▶ **EXTRAIT DU TEXTE**:

——————————

4) Contre quoi se récrie le démon ? L'élucidation de ce passage est un de mes apports rimbaldiens majeurs.
Voici de quoi il s'agit. Nous avons un passage qui s'est mis à poser problème :

      Or, tout dernièrement m'étant trouvé sur le point de faire le dernier couac ! j'ai songé à rechercher la clef du festin ancien, où je reprendrais peut-être appétit.
      La charité est cette clef. - Cette inspiration prouve que j'ai rêvé !
    "Tu resteras hyène, etc...", se récrie le démon qui me couronna de si aimables pavots. "Gagne la mort avec tous tes appétits, et ton égoïsme, et tous les péchés capitaux."
      Ah ! j'en ai trop pris [...]

Pierre Brunel a commenté ce passage dans son édition critique d'Une saison en enfer en 1987. Et donc il identifie l'inspiration rejetée à la charité comme clef, et puis il considère que Satan se récrie parce que le poète rejette la séductrice charité qu'il lui tend.
Un autre rimbaldien, Pierre, Paul, Jacques Molino, je ne sais plus son prénom, arrive là-dessus et constate une étrange contradiction : Satan reprocherait au poète de ne pas se tourner vers la charité comme clef. Il est évident que la lecture de Pierre Brunel est erronée. Pour corriger le tir, Pierre, Paul, Jacques Molino considère que l'inspiration de la charité comme clef dénonce comme rêve les visions de s'armer contre la justice, etc. Le poète ne sait plus trop si son souvenir est juste d'un passé de concorde, mais voilà avec Molino aux commandes que c'est tout ce qu'il a fait depuis un soir de révolte qui est un mauvais rêve.
Pas du tout. En réalité, le poète nous dit qu'à force de révolte il a frôlé la mort et que cela l'a suffisamment alerté que pour essayer de renouer avec l'état initial. Et cette idée s'est présentée sous forme de songe, un songe qui impliquait l'idée d'un appétit retrouvé et non plus une domination de l'être par l'amertume. Mais, dès que l'inspiration se précise "La charité est cette clef", le poète comprend qu'il se leurre sur cet espoir d'appétit et de retour à la condition initiale.
Là où la lecture de Pierre Brunel fait fausse route, c'est seulement quant à la réaction de Satan. Le démon ne s'indigne pas du "prouve que j'ai rêvé" et donc du rejet de la "charité". Le poète a frôlé la mort et a rejeté l'inspiration divine, mais Satan dit en toutes lettres pourquoi il se récrie "Gagne la mort avec tous tes appétits". Cela fait clairement écho à "tout dernièrement m'étant trouvé sur le point de faire le dernier couac [...] je reprendrais appétit." On a "mort" qui reprend "couac" et la répétition singulier-pluriel "appétit(s)". Et, du coup, la laborieuse correction de Pierre, Paul, Jacques Molino n'a plus lieu d'être, d'autant que le "rêve", le "songe", dès le début du texte, est associé non pas aux scènes de révolte, mais à la scène primordiale des agapes : "Jadis, si je me souviens bien, ma vie était un festin...", même si les "pavots" vont lui aussi le ramener à une duperie concurrente.

——————————

▶ **DONNÉES FOURNIES**:
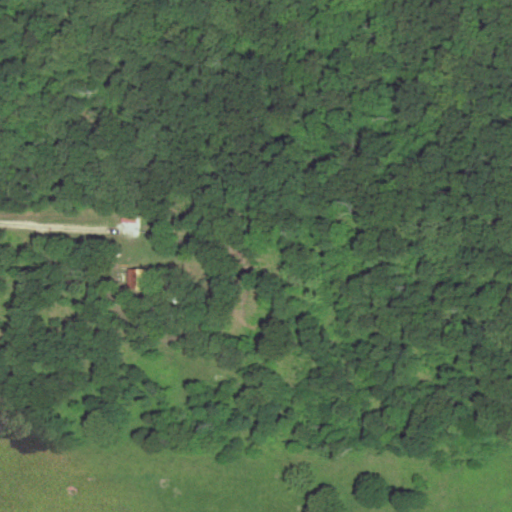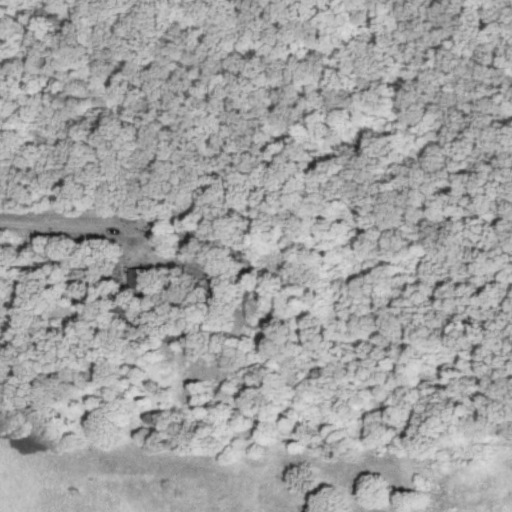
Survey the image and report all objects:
road: (88, 226)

——————————

▶ **CONSIGNES**:
a) Recopiez mot pour mot le passage de l'extrait qui s'ouvre sur les mots contenant « 4) Contre quoi » et s'achève sur « j'ai rêvé ! ».
b) Indiquez par oui ou par non si chaque affirmation concorde avec l'extrait, en citant exactement les mots de l'extrait qui permettent de trancher : (i) Pierre Brunel a commenté le passage dans une édition critique d'Une saison en enfer parue en 1987 ; (ii) selon l'auteur, le démon s'indigne du rejet de la charité ; (iii) l'auteur se rappelle le prénom de Molino.
Ces données n'ont aucun lien avec l'extrait.

▶ **RÉPONSES DANS L'ORDRE**:
a)
4) Contre quoi se récrie le démon ? L'élucidation de ce passage est un de mes apports rimbaldiens majeurs.
Voici de quoi il s'agit. Nous avons un passage qui s'est mis à poser problème :

      Or, tout dernièrement m'étant trouvé sur le point de faire le dernier couac ! j'ai songé à rechercher la clef du festin ancien, où je reprendrais peut-être appétit.
      La charité est cette clef. - Cette inspiration prouve que j'ai rêvé !

b)
(i) Oui : « Pierre Brunel a commenté ce passage dans son édition critique d'Une saison en enfer en 1987. »
(ii) Non : « Le démon ne s'indigne pas du "prouve que j'ai rêvé" et donc du rejet de la "charité". »
(iii) Non : « je ne sais plus son prénom »